Why You Don’t Remember Waking Up
Oftentimes, patients are shocked when they discover that their sleep apnea has caused them to wake up frequently throughout the night. Sleep apnea sufferers often have no recollection of waking, and wonder how they can possibly wake up so often. The answer is simple. When a person sleeps, they progress through different stages and levels of sleep. When a person is “awoken” by an apnea they don’t completely wake up: they simply revert back to a previous stage of sleep.
Primarily, this occurs as the patient drifts into REM sleep
. During REM, the body becomes completely paralyzed and muscles become less responsive. This makes it difficult for the patient to keep their airway open. As the neck muscles collapse, the size of the airway restricts, causing the patient to wake up slightly in an effort to get air. This lifts them out of the much-needed REM sleep, essentially re-starting their sleep cycle. Without adequate REM, people are unable to get into the deep sleep the body requires for reinvigoration.
If these symptoms describe your life, there are a few things you can do to get your life back. For those who are a bit heavy, a diet and regular exercise can help you shed some weight and potentially take pressure off of the soft tissue muscles in the throat. Some patients also experience some relief with a new pillow, or by sleeping on their side instead of their stomach or back. Sleep apnea can also occasionally go away entirely without reason, although this normally happens to younger people.
Usually, you’ll need to try a more lasting form of therapy. Some patients opt for some form of surgery on their throat or jaw, and in certain cases, these operations can prevent the onset of apneas. Frequently, however, these surgeries are painful and expensive and don’t solve the fundamental problem or treat the symptoms patients are experiencing.

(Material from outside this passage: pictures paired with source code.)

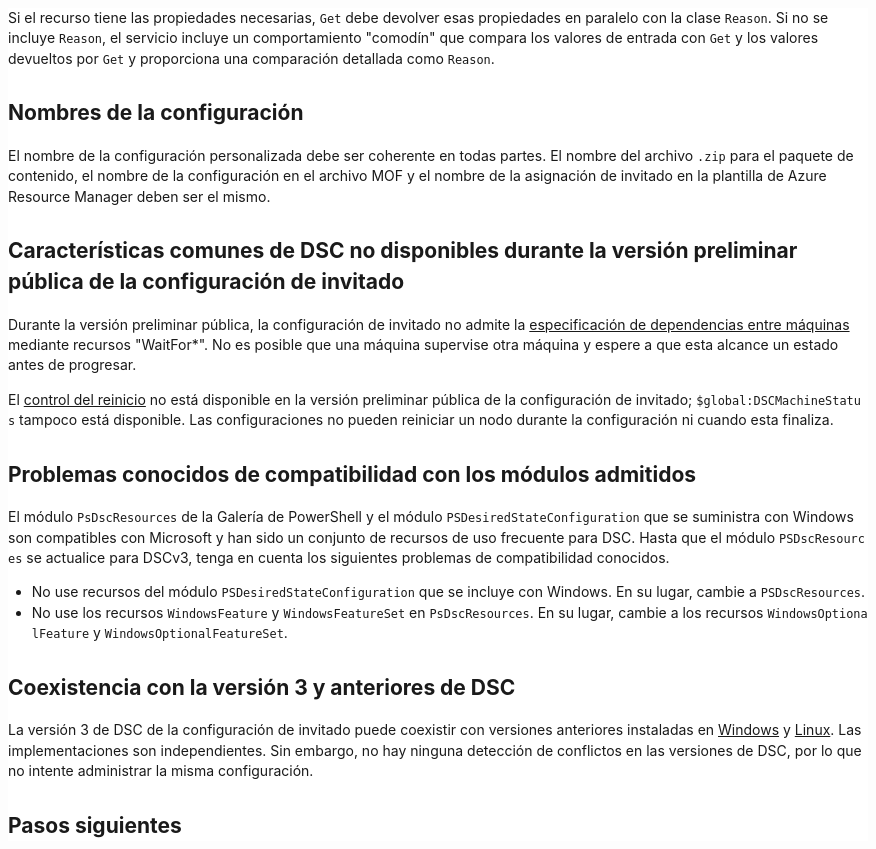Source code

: Si el recurso tiene las propiedades necesarias, `Get` debe devolver esas propiedades en paralelo con la clase `Reason`. Si no se incluye `Reason`, el servicio incluye un comportamiento "comodín" que compara los valores de entrada con `Get` y los valores devueltos por `Get` y proporciona una comparación detallada como `Reason`.

## <a name="configuration-names"></a>Nombres de la configuración

El nombre de la configuración personalizada debe ser coherente en todas partes. El nombre del archivo `.zip` para el paquete de contenido, el nombre de la configuración en el archivo MOF y el nombre de la asignación de invitado en la plantilla de Azure Resource Manager deben ser el mismo.

## <a name="common-dsc-features-not-available-during-guest-configuration-public-preview"></a>Características comunes de DSC no disponibles durante la versión preliminar pública de la configuración de invitado

Durante la versión preliminar pública, la configuración de invitado no admite la [especificación de dependencias entre máquinas](/powershell/scripting/dsc/configurations/crossnodedependencies) mediante recursos "WaitFor*". No es posible que una máquina supervise otra máquina y espere a que esta alcance un estado antes de progresar.

El [control del reinicio](/powershell/scripting/dsc/configurations/reboot-a-node) no está disponible en la versión preliminar pública de la configuración de invitado; `$global:DSCMachineStatus` tampoco está disponible. Las configuraciones no pueden reiniciar un nodo durante la configuración ni cuando esta finaliza.

## <a name="known-compatibility-issues-with-supported-modules"></a>Problemas conocidos de compatibilidad con los módulos admitidos

El módulo `PsDscResources` de la Galería de PowerShell y el módulo `PSDesiredStateConfiguration` que se suministra con Windows son compatibles con Microsoft y han sido un conjunto de recursos de uso frecuente para DSC. Hasta que el módulo `PSDscResources` se actualice para DSCv3, tenga en cuenta los siguientes problemas de compatibilidad conocidos.

- No use recursos del módulo `PSDesiredStateConfiguration` que se incluye con Windows. En su lugar, cambie a `PSDscResources`.
- No use los recursos `WindowsFeature` y `WindowsFeatureSet` en `PsDscResources`. En su lugar, cambie a los recursos `WindowsOptionalFeature` y `WindowsOptionalFeatureSet`.

## <a name="coexistance-with-dsc-version-3-and-previous-versions"></a>Coexistencia con la versión 3 y anteriores de DSC

La versión 3 de DSC de la configuración de invitado puede coexistir con versiones anteriores instaladas en [Windows](/powershell/scripting/dsc/getting-started/wingettingstarted) y [Linux](/powershell/scripting/dsc/getting-started/lnxgettingstarted).
Las implementaciones son independientes. Sin embargo, no hay ninguna detección de conflictos en las versiones de DSC, por lo que no intente administrar la misma configuración.

## <a name="next-steps"></a>Pasos siguientes
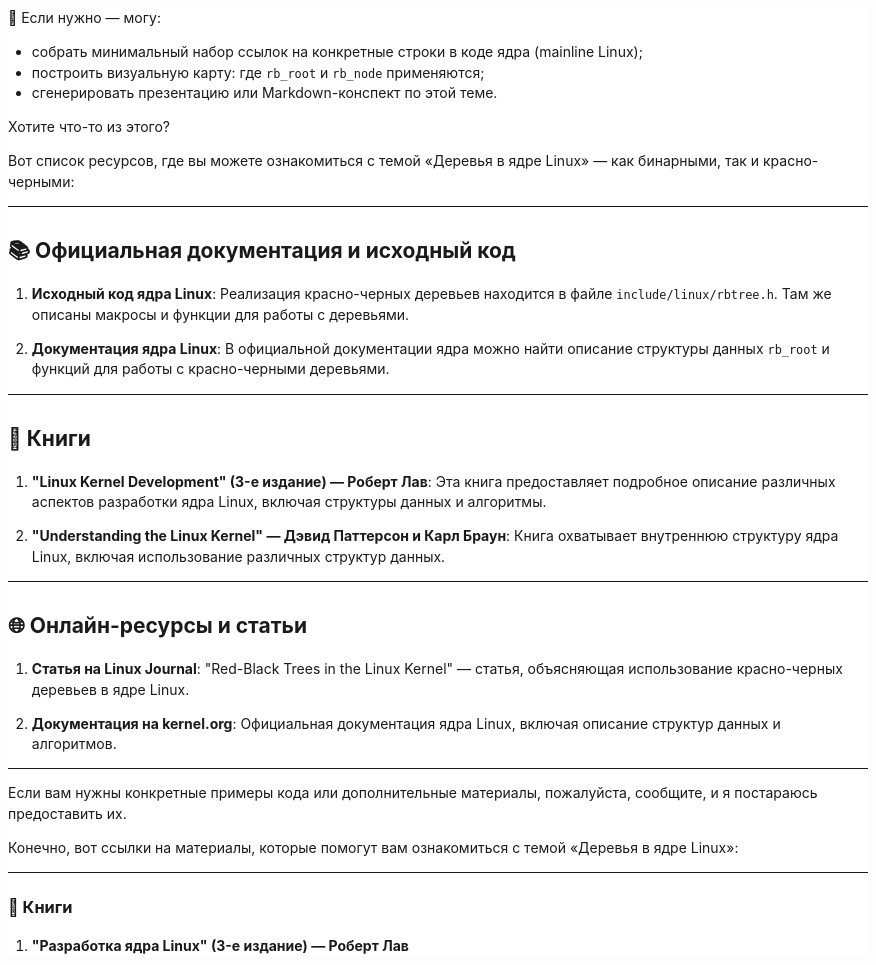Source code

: 
📌 Если нужно — могу:

* собрать минимальный набор ссылок на конкретные строки в коде ядра (mainline Linux);
* построить визуальную карту: где `rb_root` и `rb_node` применяются;
* сгенерировать презентацию или Markdown-конспект по этой теме.

Хотите что-то из этого?


Вот список ресурсов, где вы можете ознакомиться с темой «Деревья в ядре Linux» — как бинарными, так и красно-черными:

---

## 📚 Официальная документация и исходный код

1. **Исходный код ядра Linux**: Реализация красно-черных деревьев находится в файле `include/linux/rbtree.h`. Там же описаны макросы и функции для работы с деревьями.

2. **Документация ядра Linux**: В официальной документации ядра можно найти описание структуры данных `rb_root` и функций для работы с красно-черными деревьями.

---

## 📘 Книги

1. **"Linux Kernel Development" (3-е издание) — Роберт Лав**: Эта книга предоставляет подробное описание различных аспектов разработки ядра Linux, включая структуры данных и алгоритмы.

2. **"Understanding the Linux Kernel" — Дэвид Паттерсон и Карл Браун**: Книга охватывает внутреннюю структуру ядра Linux, включая использование различных структур данных.

---

## 🌐 Онлайн-ресурсы и статьи

1. **Статья на Linux Journal**: "Red-Black Trees in the Linux Kernel" — статья, объясняющая использование красно-черных деревьев в ядре Linux.

2. **Документация на kernel.org**: Официальная документация ядра Linux, включая описание структур данных и алгоритмов.

---

Если вам нужны конкретные примеры кода или дополнительные материалы, пожалуйста, сообщите, и я постараюсь предоставить их.


Конечно, вот ссылки на материалы, которые помогут вам ознакомиться с темой «Деревья в ядре Linux»:

---

### 📘 Книги

1. **"Разработка ядра Linux" (3-е издание) — Роберт Лав**
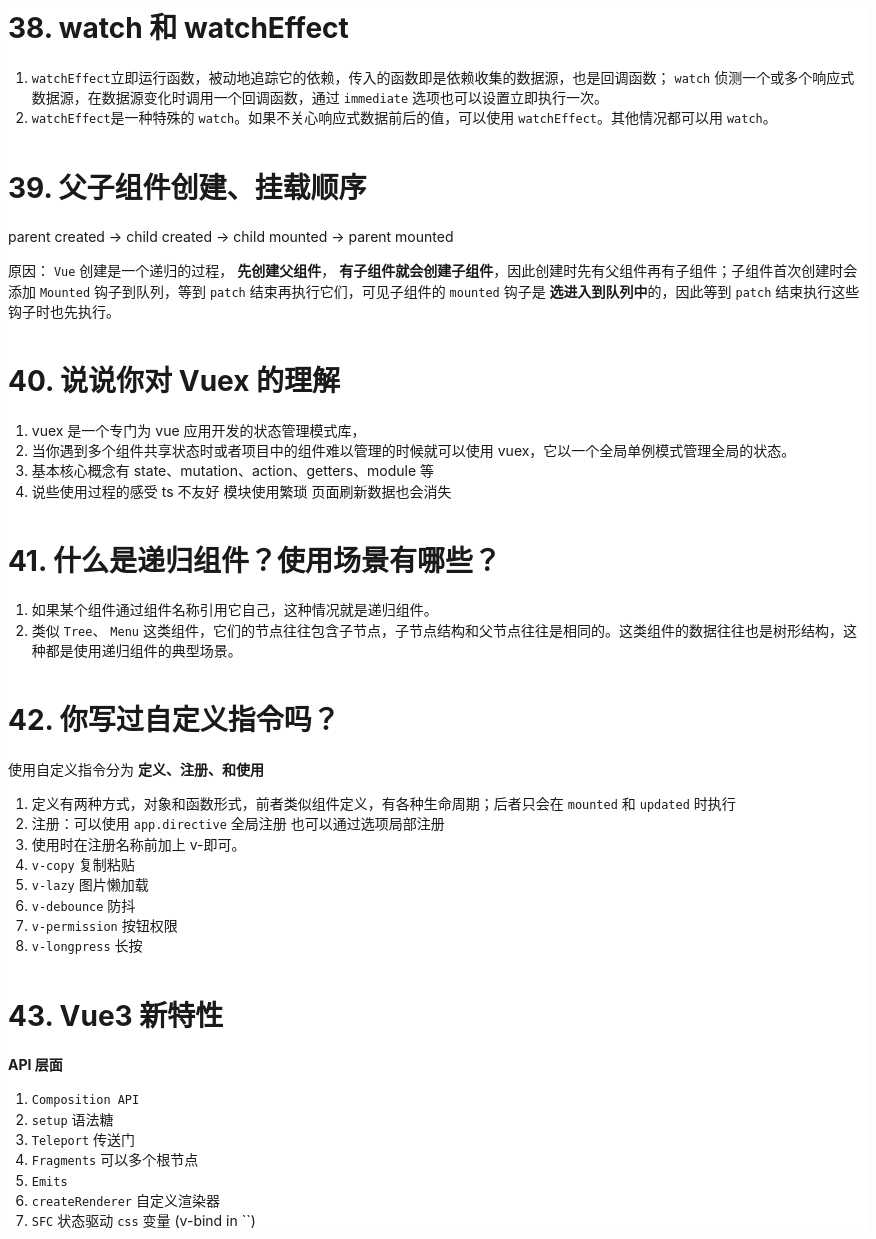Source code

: # 38. watch 和 watchEffect

1. `watchEffect`立即运行函数，被动地追踪它的依赖，传入的函数即是依赖收集的数据源，也是回调函数； `watch` 侦测一个或多个响应式数据源，在数据源变化时调用一个回调函数，通过 `immediate` 选项也可以设置立即执行一次。
2. `watchEffect`是一种特殊的 `watch`。如果不关心响应式数据前后的值，可以使用 `watchEffect`。其他情况都可以用 `watch`。

# 39. 父子组件创建、挂载顺序

parent created -> child created -> child mounted -> parent mounted

原因： `Vue` 创建是一个递归的过程， **先创建父组件**， **有子组件就会创建子组件**，因此创建时先有父组件再有子组件；子组件首次创建时会添加 `Mounted` 钩子到队列，等到 `patch` 结束再执行它们，可见子组件的 `mounted` 钩子是 **选进入到队列中**的，因此等到 `patch` 结束执行这些钩子时也先执行。

# 40. 说说你对 Vuex 的理解

1. vuex 是一个专门为 vue 应用开发的状态管理模式库，
2. 当你遇到多个组件共享状态时或者项目中的组件难以管理的时候就可以使用 vuex，它以一个全局单例模式管理全局的状态。
3. 基本核心概念有 state、mutation、action、getters、module 等
4. 说些使用过程的感受 ts 不友好 模块使用繁琐 页面刷新数据也会消失

# 41. 什么是递归组件？使用场景有哪些？

1. 如果某个组件通过组件名称引用它自己，这种情况就是递归组件。
2. 类似 `Tree`、 `Menu` 这类组件，它们的节点往往包含子节点，子节点结构和父节点往往是相同的。这类组件的数据往往也是树形结构，这种都是使用递归组件的典型场景。

# 42. 你写过自定义指令吗？

使用自定义指令分为 **定义、注册、和使用**

1. 定义有两种方式，对象和函数形式，前者类似组件定义，有各种生命周期；后者只会在 `mounted` 和 `updated` 时执行
2. 注册：可以使用 `app.directive` 全局注册 也可以通过选项局部注册
3. 使用时在注册名称前加上 v-即可。
4. `v-copy` 复制粘贴
5. `v-lazy` 图片懒加载
6. `v-debounce` 防抖
7. `v-permission` 按钮权限
8. `v-longpress` 长按

# 43. Vue3 新特性

**API 层面**

1. `Composition API`
2. `setup` 语法糖
3. `Teleport` 传送门
4. `Fragments` 可以多个根节点
5. `Emits `
6. `createRenderer` 自定义渲染器
7. `SFC` 状态驱动 `css` 变量 (v-bind in ``)
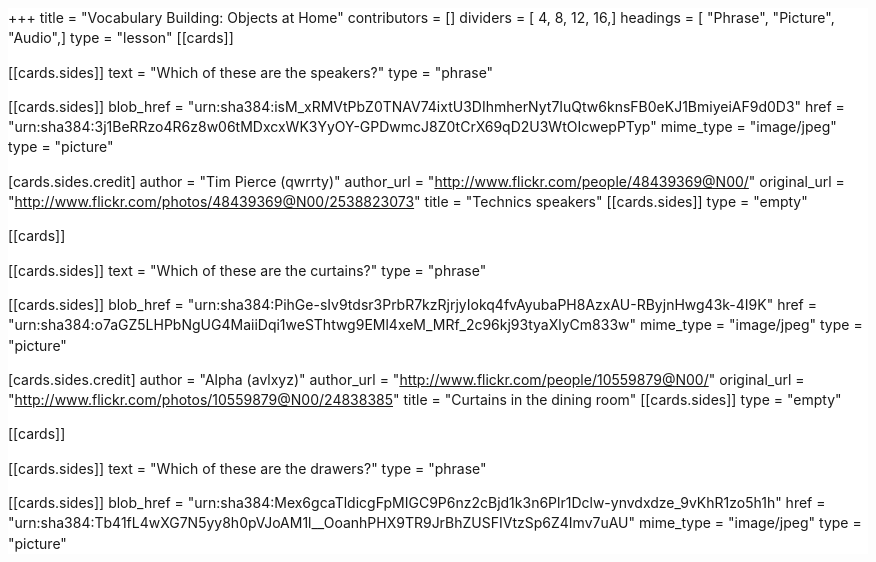 +++
title = "Vocabulary Building: Objects at Home"
contributors = []
dividers = [ 4, 8, 12, 16,]
headings = [ "Phrase", "Picture", "Audio",]
type = "lesson"
[[cards]]

[[cards.sides]]
text = "Which of these are the speakers?"
type = "phrase"

[[cards.sides]]
blob_href = "urn:sha384:isM_xRMVtPbZ0TNAV74ixtU3DIhmherNyt7IuQtw6knsFB0eKJ1BmiyeiAF9d0D3"
href = "urn:sha384:3j1BeRRzo4R6z8w06tMDxcxWK3YyOY-GPDwmcJ8Z0tCrX69qD2U3WtOIcwepPTyp"
mime_type = "image/jpeg"
type = "picture"

[cards.sides.credit]
author = "Tim Pierce (qwrrty)"
author_url = "http://www.flickr.com/people/48439369@N00/"
original_url = "http://www.flickr.com/photos/48439369@N00/2538823073"
title = "Technics speakers"
[[cards.sides]]
type = "empty"

[[cards]]

[[cards.sides]]
text = "Which of these are the curtains?"
type = "phrase"

[[cards.sides]]
blob_href = "urn:sha384:PihGe-sIv9tdsr3PrbR7kzRjrjyIokq4fvAyubaPH8AzxAU-RByjnHwg43k-4I9K"
href = "urn:sha384:o7aGZ5LHPbNgUG4MaiiDqi1weSThtwg9EMl4xeM_MRf_2c96kj93tyaXlyCm833w"
mime_type = "image/jpeg"
type = "picture"

[cards.sides.credit]
author = "Alpha (avlxyz)"
author_url = "http://www.flickr.com/people/10559879@N00/"
original_url = "http://www.flickr.com/photos/10559879@N00/24838385"
title = "Curtains in the dining room"
[[cards.sides]]
type = "empty"

[[cards]]

[[cards.sides]]
text = "Which of these are the drawers?"
type = "phrase"

[[cards.sides]]
blob_href = "urn:sha384:Mex6gcaTldicgFpMIGC9P6nz2cBjd1k3n6Plr1Dclw-ynvdxdze_9vKhR1zo5h1h"
href = "urn:sha384:Tb41fL4wXG7N5yy8h0pVJoAM1l__OoanhPHX9TR9JrBhZUSFIVtzSp6Z4Imv7uAU"
mime_type = "image/jpeg"
type = "picture"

In most situations though, use of a continuous positive airway pressure (CPAP) machine and mask offer the most reliable form of sleep apnea therapy. By comparison to surgery, CPAP is inexpensive and un-obtrusive. It may take patients a little while to adjust to therapy, but it is a tried and true solution to sleep apnea. In use for three decades, CPAP has been studied time and time again, and proven to be a reliable form of therapy. If you need help for your sleep apnea, consider using CPAP for a new lease on life.